ASSIGNMENT:
Copy out the lines below that hold the word "shift".

INFORMATION Start Marker

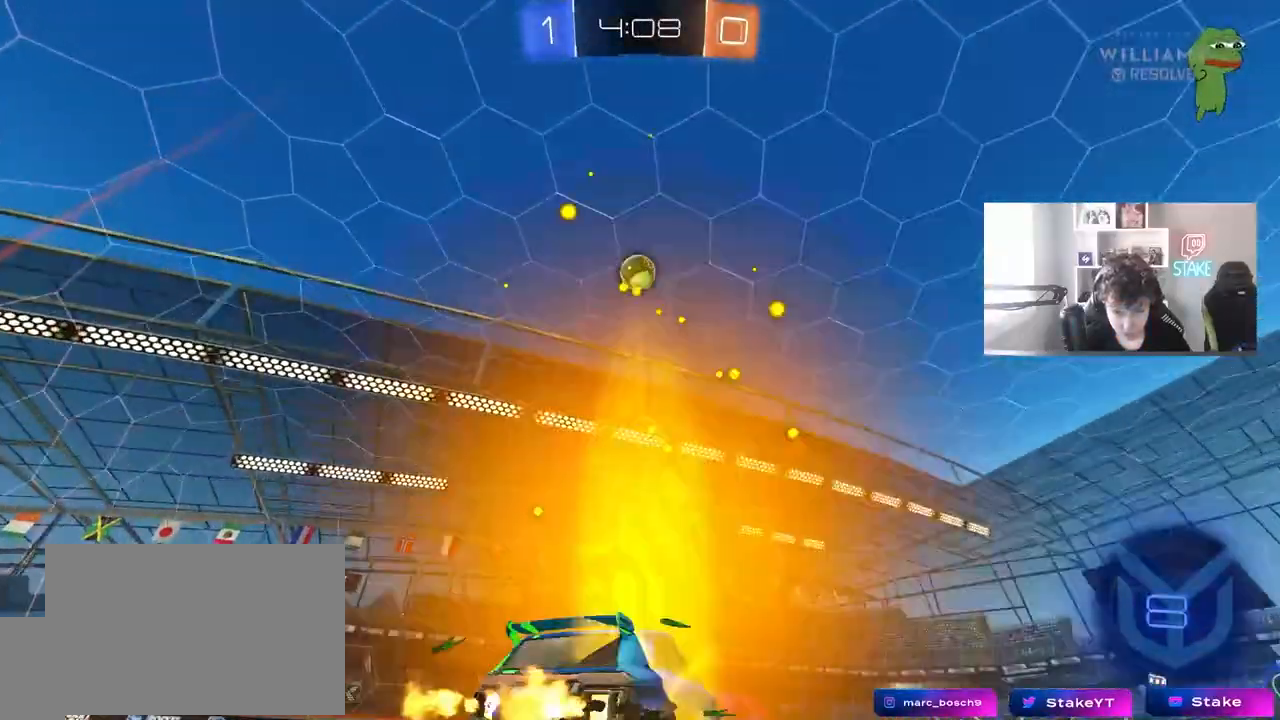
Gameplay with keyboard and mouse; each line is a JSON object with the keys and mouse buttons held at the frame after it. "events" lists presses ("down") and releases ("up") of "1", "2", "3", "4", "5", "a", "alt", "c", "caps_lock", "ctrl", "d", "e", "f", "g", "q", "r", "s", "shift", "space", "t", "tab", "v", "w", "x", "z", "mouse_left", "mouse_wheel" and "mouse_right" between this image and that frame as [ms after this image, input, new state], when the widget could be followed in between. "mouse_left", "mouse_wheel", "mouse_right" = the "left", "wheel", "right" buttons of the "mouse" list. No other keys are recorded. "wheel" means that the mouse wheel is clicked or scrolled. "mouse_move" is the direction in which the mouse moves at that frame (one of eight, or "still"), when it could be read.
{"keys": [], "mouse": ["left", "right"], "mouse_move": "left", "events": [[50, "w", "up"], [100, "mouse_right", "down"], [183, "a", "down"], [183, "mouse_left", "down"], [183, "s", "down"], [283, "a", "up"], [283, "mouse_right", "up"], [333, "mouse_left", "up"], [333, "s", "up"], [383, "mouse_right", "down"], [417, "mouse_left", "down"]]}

INFORMATION End Marker
INFORMATION Start Marker

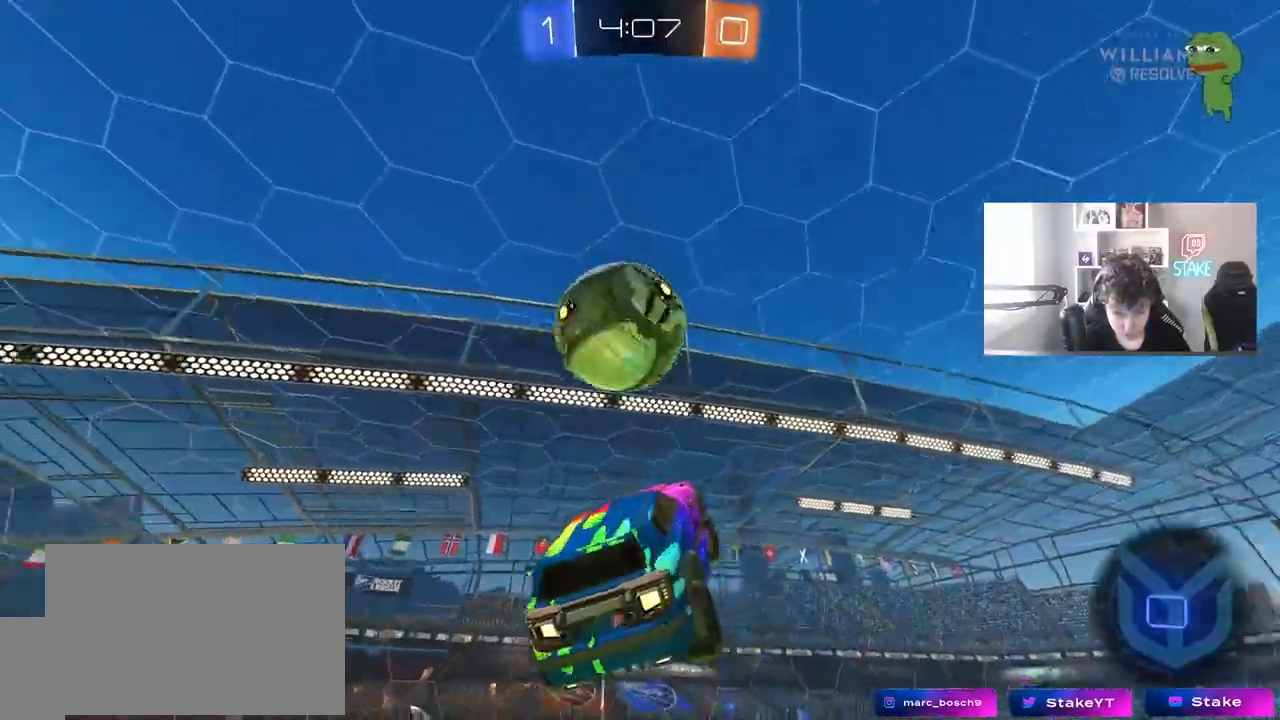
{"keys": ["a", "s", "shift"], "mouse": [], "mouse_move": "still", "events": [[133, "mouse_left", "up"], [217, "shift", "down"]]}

INFORMATION End Marker

ANSWER TO THIS TASK:
Gameplay with keyboard and mouse; each line is a JSON object with the keys and mouse buttons held at the frame after it. "events" lists presses ("down") and releases ("up") of "1", "2", "3", "4", "5", "a", "alt", "c", "caps_lock", "ctrl", "d", "e", "f", "g", "q", "r", "s", "shift", "space", "t", "tab", "v", "w", "x", "z", "mouse_left", "mouse_wheel" and "mouse_right" between this image and that frame as [ms after this image, input, new state], when the widget could be followed in between. "mouse_left", "mouse_wheel", "mouse_right" = the "left", "wheel", "right" buttons of the "mouse" list. No other keys are recorded. "wheel" means that the mouse wheel is clicked or scrolled. "mouse_move" is the direction in which the mouse moves at that frame (one of eight, or "still"), when it could be read.
{"keys": ["a", "s", "shift"], "mouse": [], "mouse_move": "still", "events": [[133, "mouse_left", "up"], [217, "shift", "down"]]}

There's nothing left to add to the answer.